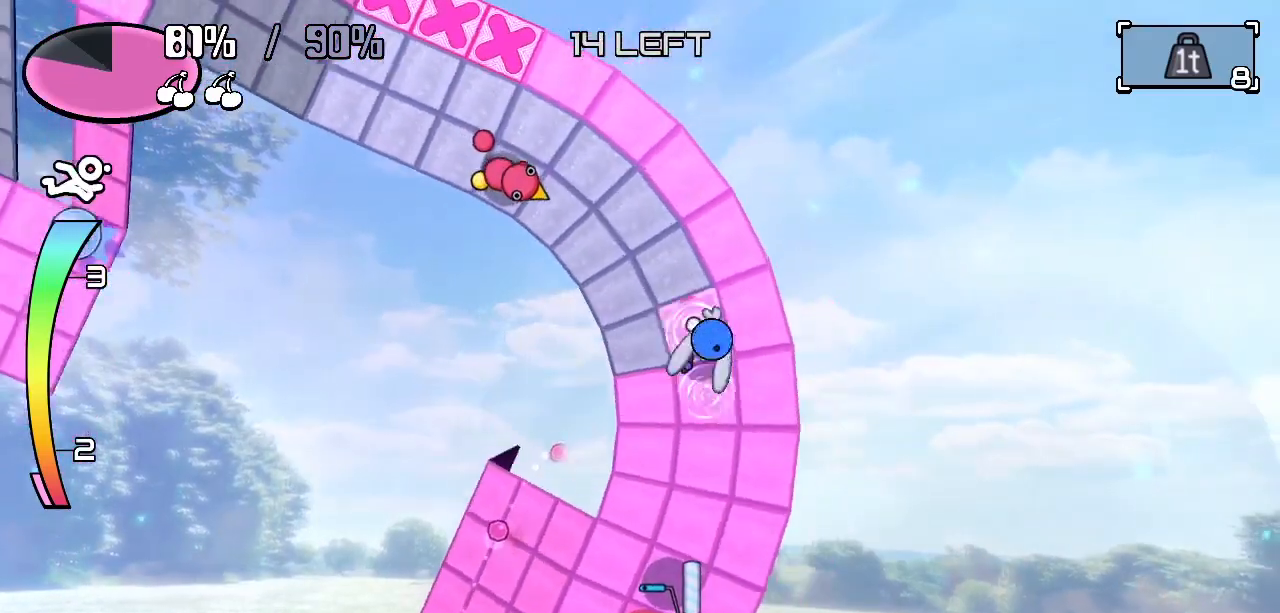
{"keys": [], "events": [[50, "left", "down"], [100, "up", "up"], [233, "up", "down"], [283, "c", "down"], [283, "left", "up"], [367, "c", "up"], [417, "up", "up"]]}
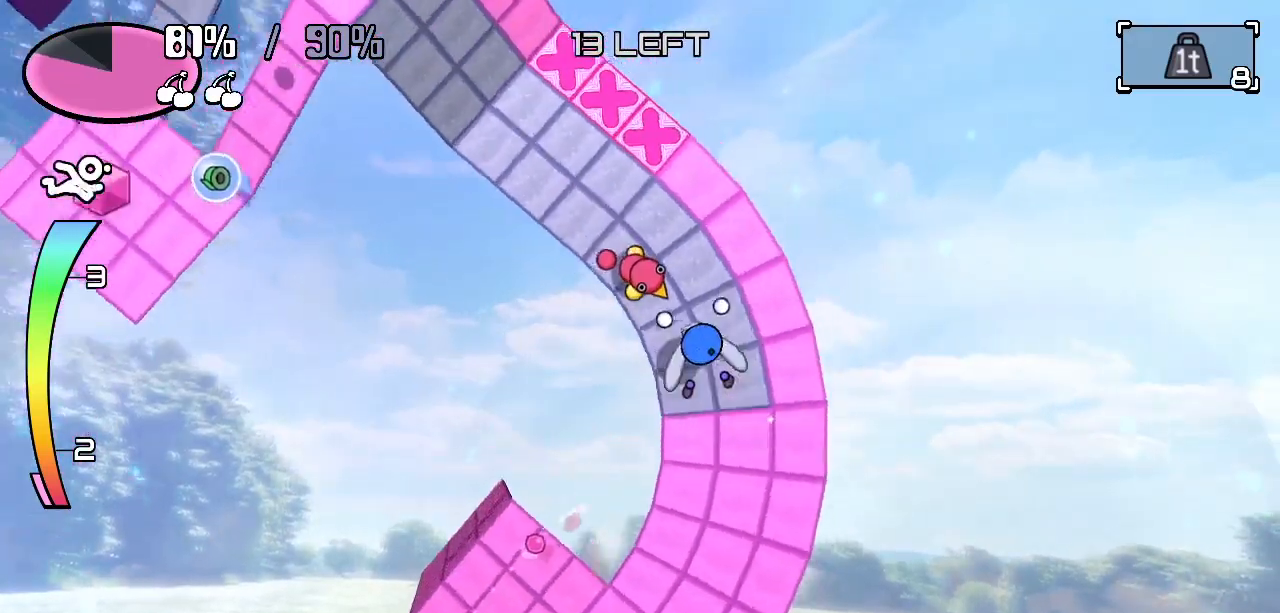
{"keys": [], "events": []}
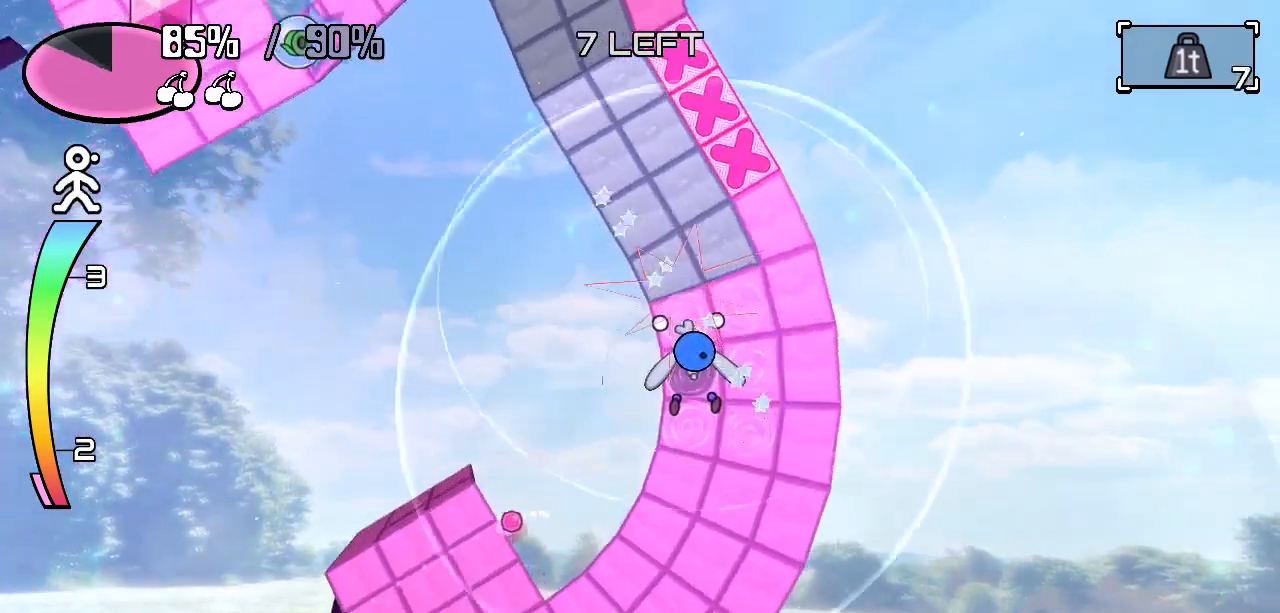
{"keys": [], "events": [[133, "up", "down"], [133, "z", "down"], [267, "z", "up"], [317, "up", "up"]]}
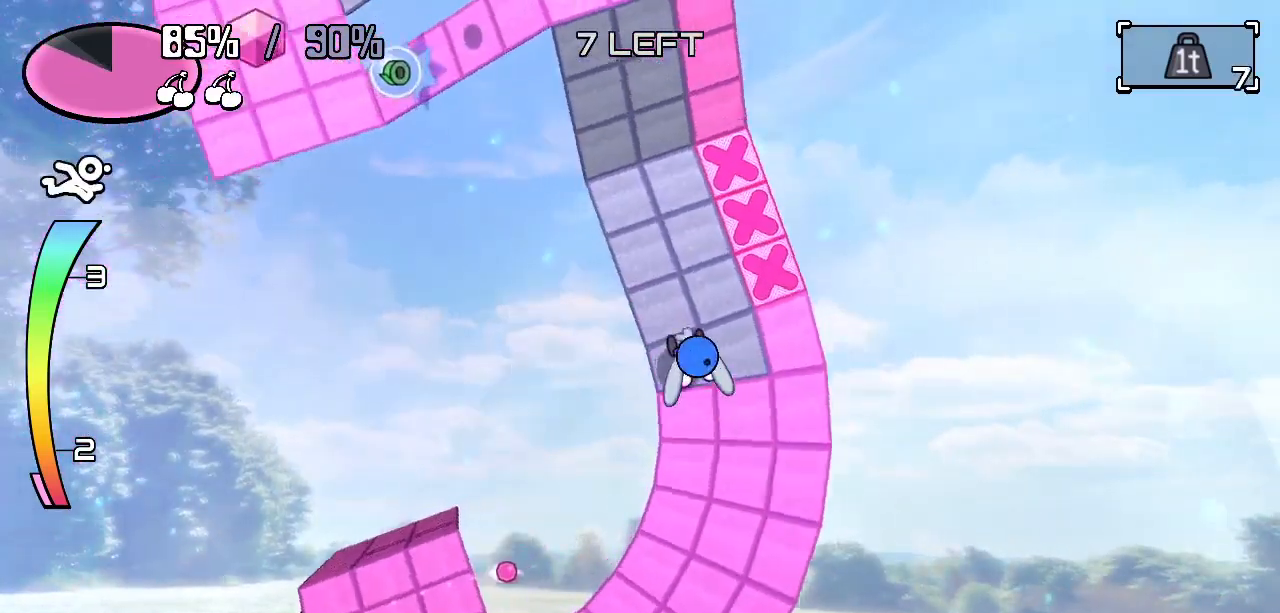
{"keys": ["left"], "events": [[83, "right", "down"], [233, "up", "down"], [283, "right", "up"], [367, "left", "down"], [367, "up", "up"]]}
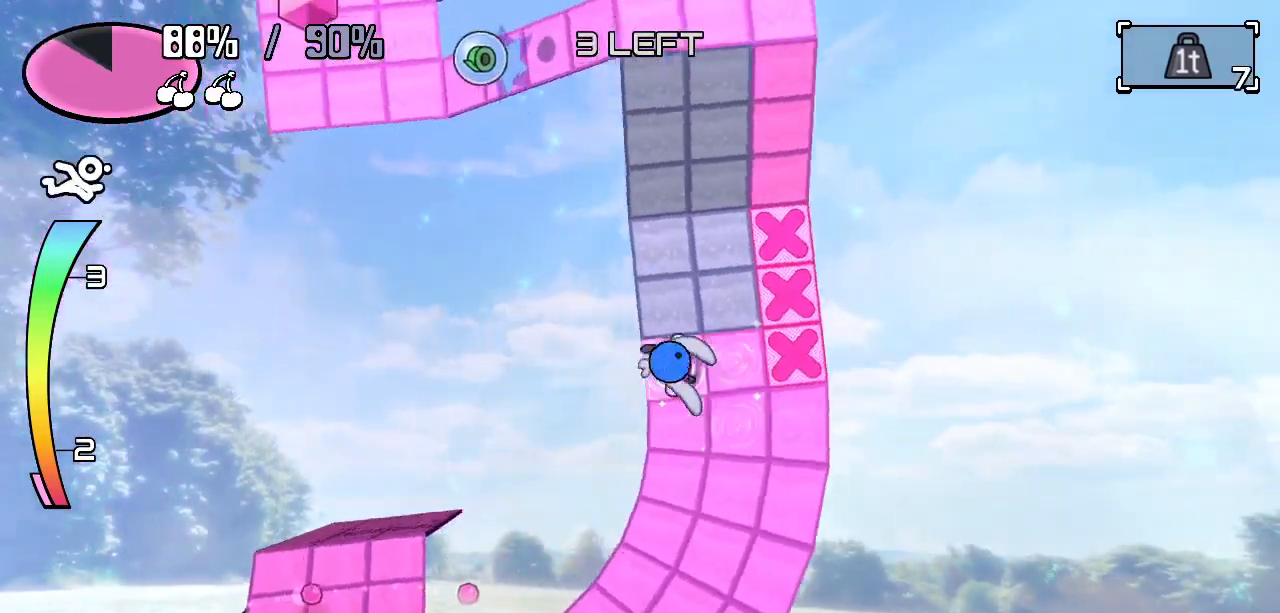
{"keys": ["left", "up"], "events": [[67, "left", "up"], [67, "up", "down"], [250, "right", "down"], [250, "up", "up"], [333, "up", "down"], [383, "right", "up"], [483, "left", "down"]]}
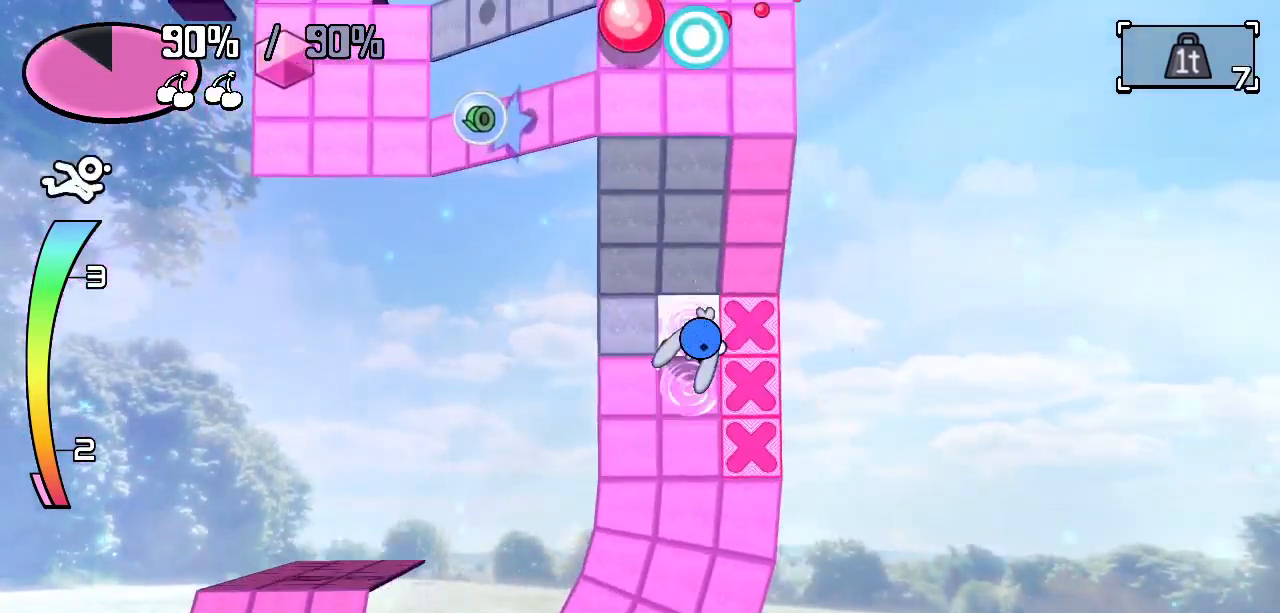
{"keys": [], "events": [[33, "up", "up"], [183, "up", "down"], [217, "left", "up"], [267, "up", "up"]]}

- - -

**The task:** Across the whole listing, show each line where the word "down" occurs.

**Solution below:**
{"keys": [], "events": [[50, "left", "down"], [100, "up", "up"], [233, "up", "down"], [283, "c", "down"], [283, "left", "up"], [367, "c", "up"], [417, "up", "up"]]}
{"keys": [], "events": [[133, "up", "down"], [133, "z", "down"], [267, "z", "up"], [317, "up", "up"]]}
{"keys": ["left"], "events": [[83, "right", "down"], [233, "up", "down"], [283, "right", "up"], [367, "left", "down"], [367, "up", "up"]]}
{"keys": ["left", "up"], "events": [[67, "left", "up"], [67, "up", "down"], [250, "right", "down"], [250, "up", "up"], [333, "up", "down"], [383, "right", "up"], [483, "left", "down"]]}
{"keys": [], "events": [[33, "up", "up"], [183, "up", "down"], [217, "left", "up"], [267, "up", "up"]]}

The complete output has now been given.